What does it mean to be well-read? We who write have more than a passing interest in reading. We read to fuel our own thoughts and works, and we want others to read us. My idea of someone who is well-read is a person who can quote extensively and lovingly from my stories.
But seriously, folks…
More commonly, well-read looks like this list from the Telegraph: some of the biggest books from the canon plus history and modern classics.
Linda Holmes suggests that being well-read is an effort we make, not a destination we reach. There is too much to read, and there are too many other things that require and deserve our attention in life, to achieve literary mastery. In her article, Holmes links to this piece by Roger Ebert; he laments that people don’t have the interest in reading (especially the classics) that they used do, and great authors are slowly headed for cultural oblivion despite their genius.
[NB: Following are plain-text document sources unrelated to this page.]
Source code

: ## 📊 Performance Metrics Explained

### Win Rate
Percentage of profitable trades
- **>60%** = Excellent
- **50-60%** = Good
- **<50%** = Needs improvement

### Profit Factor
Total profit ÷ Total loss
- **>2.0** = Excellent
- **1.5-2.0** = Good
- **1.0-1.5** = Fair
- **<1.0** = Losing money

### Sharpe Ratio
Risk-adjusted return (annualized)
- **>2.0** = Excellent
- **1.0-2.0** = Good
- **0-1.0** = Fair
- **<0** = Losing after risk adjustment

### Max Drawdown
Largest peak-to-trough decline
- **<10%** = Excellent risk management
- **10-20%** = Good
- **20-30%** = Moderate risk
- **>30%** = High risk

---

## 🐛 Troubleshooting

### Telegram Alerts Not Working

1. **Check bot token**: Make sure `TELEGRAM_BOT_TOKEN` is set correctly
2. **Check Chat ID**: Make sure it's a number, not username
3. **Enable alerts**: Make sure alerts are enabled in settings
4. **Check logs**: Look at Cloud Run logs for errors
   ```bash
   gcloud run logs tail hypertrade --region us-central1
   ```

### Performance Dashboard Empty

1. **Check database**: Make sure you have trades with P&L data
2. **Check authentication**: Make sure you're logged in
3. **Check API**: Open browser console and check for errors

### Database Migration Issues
Since the dawn of the printing press, contemporary authors and the sages of the ages have had to compete for shelf space. Increasingly, I would suggest, the sages lose to works with modern vocabulary and syntax. For sheer readability, Chaucer and his “Whan that Aprille with his shoures soote the droghte of Marche hath perced to the roote” cannot beat “Renowned curator Jacques Sauniere staggered through the vaulted archway of the museum’s Grand Gallery,” the opening line of Dan Brown’s The Da Vinci Code. Most of us aren’t going to fight our way through difficult sentences (whether venerable or not) just to say we’ve done it.
Being well-read requires actual reading; the Cliff’s Notes approach is flawed. You might know what the story is about, but you will not have immersed yourself in the author’s language and presentation. Reading synopses might, in some senses, be better than having no knowledge of a book, but Woody Allen wasn’t far from the mark when he said, “I took a speed–reading course and read War and Peace in twenty minutes. It involves Russia.” Just so, Shakespeare’s Julius Caesar involves Rome, and many of Patrick O’Brian’s finest works involve water.
And thus it is that English teachers are the custodians of our culture. Without their patiently guiding the next generation through a smattering of the best writing of the centuries, the great authors would disappear far sooner than Mr. Ebert fears they will.